Apesar do mandato de captura, a “Xerifa da Rocinha”, que em 2012 viu morrer a primeira filha, Beatriz, então com 13 anos, com tuberculose, nem por isso andava escondida. Ou deprimida. Nas redes sociais, pelo menos, publicava frequentemente fotografias, em festas ou praias. Dois exemplos de legendas associadas: “Quem nasceu pra rainha nunca perde a majestade” e “Foragida sim, de boa também”.

Posted by Dada Rangel on Tuesday, June 21, 2016

Beatriz era filha de Danúbia Rangel com o primeiro marido, Luiz Fernando da Silva, nome de guerra “Mandioca”, chefe do tráfico de droga do Complexo da Maré, outra favela do Rio de Janeiro.
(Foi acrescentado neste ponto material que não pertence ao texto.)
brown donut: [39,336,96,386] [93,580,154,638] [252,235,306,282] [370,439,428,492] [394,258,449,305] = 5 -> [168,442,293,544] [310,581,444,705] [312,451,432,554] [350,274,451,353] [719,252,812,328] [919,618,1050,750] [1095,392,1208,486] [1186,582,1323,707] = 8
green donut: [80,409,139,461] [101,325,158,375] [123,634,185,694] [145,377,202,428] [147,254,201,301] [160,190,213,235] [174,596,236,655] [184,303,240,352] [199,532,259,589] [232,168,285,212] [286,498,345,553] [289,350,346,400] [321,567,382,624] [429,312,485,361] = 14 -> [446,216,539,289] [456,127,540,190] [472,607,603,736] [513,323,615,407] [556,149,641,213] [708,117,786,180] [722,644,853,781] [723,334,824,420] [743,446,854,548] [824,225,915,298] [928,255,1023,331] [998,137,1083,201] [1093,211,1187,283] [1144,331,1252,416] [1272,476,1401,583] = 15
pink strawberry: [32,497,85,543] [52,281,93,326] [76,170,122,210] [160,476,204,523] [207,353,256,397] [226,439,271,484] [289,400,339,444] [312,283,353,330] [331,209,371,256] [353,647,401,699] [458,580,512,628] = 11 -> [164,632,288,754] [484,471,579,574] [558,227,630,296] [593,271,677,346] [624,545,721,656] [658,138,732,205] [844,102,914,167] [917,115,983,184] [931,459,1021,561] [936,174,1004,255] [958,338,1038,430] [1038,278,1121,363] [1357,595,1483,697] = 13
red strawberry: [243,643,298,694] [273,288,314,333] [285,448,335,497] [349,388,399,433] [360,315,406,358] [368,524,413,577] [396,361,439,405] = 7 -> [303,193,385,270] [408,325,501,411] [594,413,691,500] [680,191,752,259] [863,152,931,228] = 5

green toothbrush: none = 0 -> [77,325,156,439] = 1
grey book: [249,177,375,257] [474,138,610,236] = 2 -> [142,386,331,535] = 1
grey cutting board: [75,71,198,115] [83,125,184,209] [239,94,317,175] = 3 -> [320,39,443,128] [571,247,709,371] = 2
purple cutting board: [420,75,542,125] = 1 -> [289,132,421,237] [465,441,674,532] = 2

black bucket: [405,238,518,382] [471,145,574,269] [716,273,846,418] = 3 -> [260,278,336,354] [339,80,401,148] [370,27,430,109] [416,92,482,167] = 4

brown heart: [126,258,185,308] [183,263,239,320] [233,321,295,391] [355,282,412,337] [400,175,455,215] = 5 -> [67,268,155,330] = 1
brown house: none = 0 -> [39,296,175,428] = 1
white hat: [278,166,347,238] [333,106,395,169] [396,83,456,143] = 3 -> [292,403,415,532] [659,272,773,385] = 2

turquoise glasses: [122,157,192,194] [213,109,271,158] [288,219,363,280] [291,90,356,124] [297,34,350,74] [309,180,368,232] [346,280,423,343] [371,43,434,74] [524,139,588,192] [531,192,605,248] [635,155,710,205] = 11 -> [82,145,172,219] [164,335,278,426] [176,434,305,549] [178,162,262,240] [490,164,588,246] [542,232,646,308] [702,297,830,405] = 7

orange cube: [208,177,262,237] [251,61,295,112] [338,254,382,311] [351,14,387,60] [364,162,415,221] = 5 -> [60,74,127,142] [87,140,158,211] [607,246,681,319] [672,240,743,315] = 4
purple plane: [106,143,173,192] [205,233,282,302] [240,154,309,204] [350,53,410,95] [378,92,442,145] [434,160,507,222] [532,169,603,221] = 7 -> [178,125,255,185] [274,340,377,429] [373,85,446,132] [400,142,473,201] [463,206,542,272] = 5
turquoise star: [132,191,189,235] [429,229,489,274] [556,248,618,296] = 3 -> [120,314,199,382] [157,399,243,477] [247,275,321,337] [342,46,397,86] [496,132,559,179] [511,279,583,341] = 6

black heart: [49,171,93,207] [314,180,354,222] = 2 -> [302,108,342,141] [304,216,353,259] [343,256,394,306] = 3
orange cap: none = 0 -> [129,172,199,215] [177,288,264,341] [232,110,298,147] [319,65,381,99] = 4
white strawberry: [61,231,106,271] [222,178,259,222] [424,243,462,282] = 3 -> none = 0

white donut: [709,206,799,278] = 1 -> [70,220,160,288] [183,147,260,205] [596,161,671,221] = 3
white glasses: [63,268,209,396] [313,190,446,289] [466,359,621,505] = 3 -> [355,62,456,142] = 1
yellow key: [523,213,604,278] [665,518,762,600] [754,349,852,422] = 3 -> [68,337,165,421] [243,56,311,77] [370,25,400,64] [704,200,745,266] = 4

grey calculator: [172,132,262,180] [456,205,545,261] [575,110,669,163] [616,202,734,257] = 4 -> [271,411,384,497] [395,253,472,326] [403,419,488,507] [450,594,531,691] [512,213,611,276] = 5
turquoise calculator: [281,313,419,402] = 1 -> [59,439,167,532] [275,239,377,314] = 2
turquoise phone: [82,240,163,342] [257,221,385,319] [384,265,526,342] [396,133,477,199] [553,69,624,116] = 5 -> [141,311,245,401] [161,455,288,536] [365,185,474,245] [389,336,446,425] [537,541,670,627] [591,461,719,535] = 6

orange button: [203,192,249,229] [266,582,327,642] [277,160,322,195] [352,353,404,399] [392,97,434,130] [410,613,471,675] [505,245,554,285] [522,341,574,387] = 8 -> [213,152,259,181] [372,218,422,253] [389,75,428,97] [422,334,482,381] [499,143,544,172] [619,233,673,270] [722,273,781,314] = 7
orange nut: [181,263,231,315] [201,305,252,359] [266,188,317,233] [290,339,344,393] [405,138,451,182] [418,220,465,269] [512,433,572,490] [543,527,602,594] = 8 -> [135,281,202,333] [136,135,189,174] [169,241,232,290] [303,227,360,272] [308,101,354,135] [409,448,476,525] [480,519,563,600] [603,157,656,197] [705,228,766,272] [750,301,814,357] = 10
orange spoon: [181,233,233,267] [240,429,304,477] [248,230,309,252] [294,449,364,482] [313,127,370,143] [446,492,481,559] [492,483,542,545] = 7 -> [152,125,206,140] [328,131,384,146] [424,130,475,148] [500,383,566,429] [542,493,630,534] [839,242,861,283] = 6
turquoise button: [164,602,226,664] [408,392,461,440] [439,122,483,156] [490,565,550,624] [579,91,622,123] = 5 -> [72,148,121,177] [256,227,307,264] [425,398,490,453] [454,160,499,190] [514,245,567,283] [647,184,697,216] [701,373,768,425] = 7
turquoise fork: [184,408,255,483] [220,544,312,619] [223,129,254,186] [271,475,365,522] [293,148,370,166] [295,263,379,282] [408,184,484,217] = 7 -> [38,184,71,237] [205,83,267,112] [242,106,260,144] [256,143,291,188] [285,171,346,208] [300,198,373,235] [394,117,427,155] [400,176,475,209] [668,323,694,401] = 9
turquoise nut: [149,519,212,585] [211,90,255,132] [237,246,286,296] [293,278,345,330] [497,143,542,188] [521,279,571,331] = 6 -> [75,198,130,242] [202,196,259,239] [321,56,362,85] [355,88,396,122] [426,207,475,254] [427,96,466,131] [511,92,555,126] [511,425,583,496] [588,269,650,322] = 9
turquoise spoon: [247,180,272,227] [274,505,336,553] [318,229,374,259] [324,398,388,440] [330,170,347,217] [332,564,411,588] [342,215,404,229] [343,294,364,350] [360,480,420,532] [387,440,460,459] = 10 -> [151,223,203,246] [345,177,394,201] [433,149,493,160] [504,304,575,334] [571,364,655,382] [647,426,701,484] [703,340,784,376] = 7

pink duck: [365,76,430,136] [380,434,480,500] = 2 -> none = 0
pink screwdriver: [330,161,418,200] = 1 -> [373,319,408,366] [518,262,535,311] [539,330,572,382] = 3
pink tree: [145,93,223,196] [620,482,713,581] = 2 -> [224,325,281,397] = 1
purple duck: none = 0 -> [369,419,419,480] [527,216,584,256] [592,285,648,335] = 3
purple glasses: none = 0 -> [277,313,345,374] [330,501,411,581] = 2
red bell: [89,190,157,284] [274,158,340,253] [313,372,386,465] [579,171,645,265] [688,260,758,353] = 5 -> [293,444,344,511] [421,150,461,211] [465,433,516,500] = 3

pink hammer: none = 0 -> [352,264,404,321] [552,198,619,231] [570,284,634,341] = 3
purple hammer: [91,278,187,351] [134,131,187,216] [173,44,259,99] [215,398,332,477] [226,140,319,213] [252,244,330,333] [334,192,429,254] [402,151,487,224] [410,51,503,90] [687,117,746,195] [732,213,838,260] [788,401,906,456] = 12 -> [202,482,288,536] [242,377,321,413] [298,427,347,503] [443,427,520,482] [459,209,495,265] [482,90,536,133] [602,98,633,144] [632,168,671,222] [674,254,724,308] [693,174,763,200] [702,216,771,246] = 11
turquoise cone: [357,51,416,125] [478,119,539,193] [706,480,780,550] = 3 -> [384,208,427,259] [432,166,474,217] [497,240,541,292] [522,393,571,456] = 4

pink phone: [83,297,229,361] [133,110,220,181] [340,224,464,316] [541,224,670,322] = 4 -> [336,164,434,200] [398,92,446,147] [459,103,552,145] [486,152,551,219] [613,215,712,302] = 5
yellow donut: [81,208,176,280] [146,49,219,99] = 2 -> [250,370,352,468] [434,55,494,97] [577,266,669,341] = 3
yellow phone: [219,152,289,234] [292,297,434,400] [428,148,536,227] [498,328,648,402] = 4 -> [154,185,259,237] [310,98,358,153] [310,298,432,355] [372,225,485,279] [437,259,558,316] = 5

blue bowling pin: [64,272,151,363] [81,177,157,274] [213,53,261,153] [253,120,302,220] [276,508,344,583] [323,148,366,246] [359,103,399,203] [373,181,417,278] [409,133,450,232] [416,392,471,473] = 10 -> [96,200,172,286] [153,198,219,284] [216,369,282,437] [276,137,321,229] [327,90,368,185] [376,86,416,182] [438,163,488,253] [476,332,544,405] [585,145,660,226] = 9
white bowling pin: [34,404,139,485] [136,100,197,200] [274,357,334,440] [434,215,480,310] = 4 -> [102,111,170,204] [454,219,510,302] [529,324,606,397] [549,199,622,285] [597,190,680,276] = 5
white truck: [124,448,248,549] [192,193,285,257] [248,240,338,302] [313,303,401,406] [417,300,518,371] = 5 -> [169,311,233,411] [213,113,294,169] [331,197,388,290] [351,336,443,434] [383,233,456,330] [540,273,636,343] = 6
Danúbia tinha apenas 16 anos quando foi mãe — e 19 quando ficou viúva. Pela primeira vez: depois de Mandioca morrer, às mãos da polícia, a loura casou com Marcélio de Souza Andrade, o homem que lhe sucedeu no controlo do crime na favela. Lamentavelmente, Marcélio não tinha alcunha conhecida — nem viveu tempo suficiente para a arranjar. Em 2005 morreu também e garantiu um petit nom pelo menos para a mulher, de apenas 21 anos: “Viúva Negra” foi como Danúbia foi conhecida até casar com o líder da Rocinha.

Quando foi detida, na passada terça-feira na Ilha do Governador, no Rio de Janeiro, a Xerifa não estava de saltos nem com sofisticadas roupas justas, mas de chinelos e calções de trazer por casa. O cabelo também não estava louro, como de costume, mas castanho, à laia de camuflagem. Em vez de olhar de forma sobranceira para as câmaras, como sempre fez, Danúbia de Souza Rangel manteve-se cabisbaixa. E chorou.